# EXERCISE OBJECTIVE
In the passage on marriage and student loans, what is the most qualified student loan interest a single person with a MAGI under $85,000 may deduct in a given year?

# EXERCISE PASSAGE
********
Editor's Note: For the latest developments regarding federal student loan debt repayment, check out our student debt guide.
Your marriage status can affect your financial life in unexpected ways, and student loans are no exception. If you have an income-driven repayment plan, your spouse’s income might change your monthly payment calculation. But such challenges also present opportunities. For instance, you may be able to rejigger your student loan payments to save money on interest, lower your monthly payment, or shorten your repayment term so you can become debt-free faster.
Here we’ll show you how getting married affects student loans. Learn strategies for restructuring your debts, and tips for saving money that you can put toward other goals.
Marriage and Student Loan Repayments
Your marital status can affect everything from loan payments to tax breaks. Understanding how marriage impacts student loans (yours or your partner’s) can help you craft a new repayment plan and get ahead of your other financial goals. That way, you can focus on more urgent matters, like who’s making dinner tonight.
How Marriage and Student Loans Can Affect Your Taxes
If you paid student loan interest in the previous tax year, you may qualify for a student loan deduction. But your eligibility can change depending on if you are filing jointly or separately.
According to the IRS, as of the 2021 tax year, a single person (or head of household) with a modified adjusted gross income (MAGI) under $85,000 may be able to deduct up to $2,500 of qualified student loan interest paid in a given year. (Eligible MAGI for married filing jointly for this deduction is under $170,000.)
********
# GIVEN DATA
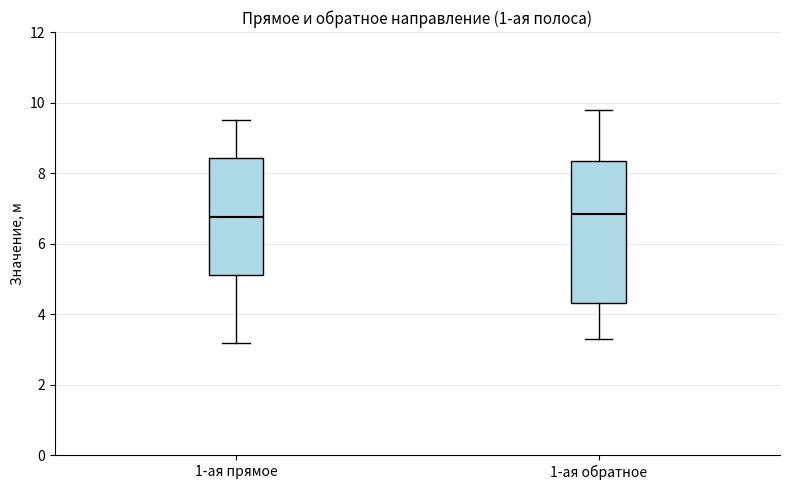

Where does the upper whisker of the box for 1-ая прямое end on the y-axis? The values are not printed on the chart, so give them approximately, as read against the axis.

9.6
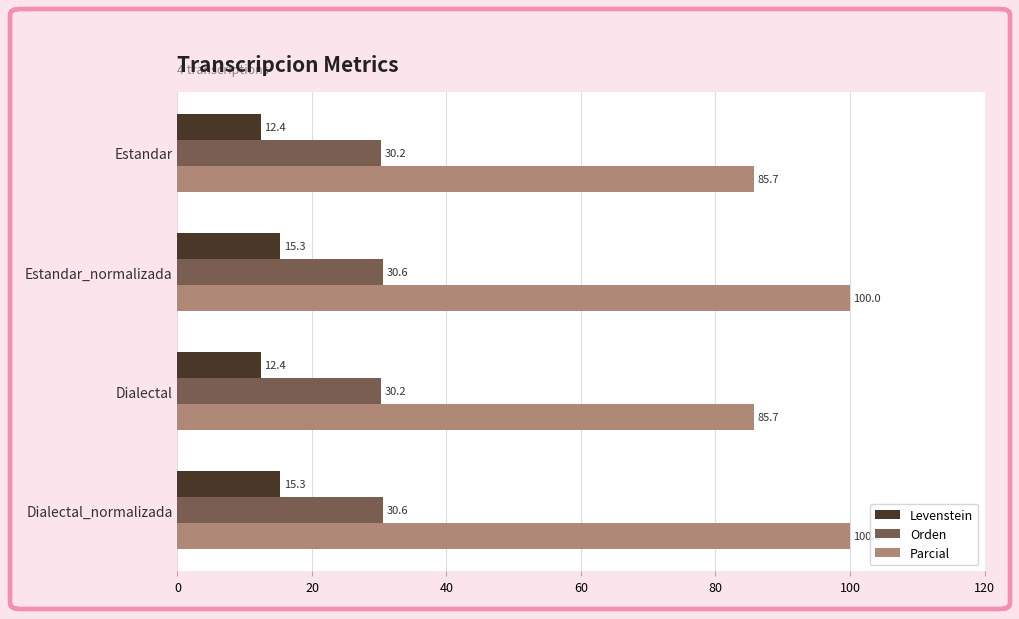

Is the value of Levenstein at Estandar_normalizada greater than the value of Orden at Estandar?

No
********
# SOLUTION FOR THIS EXERCISE
Up to $2,500.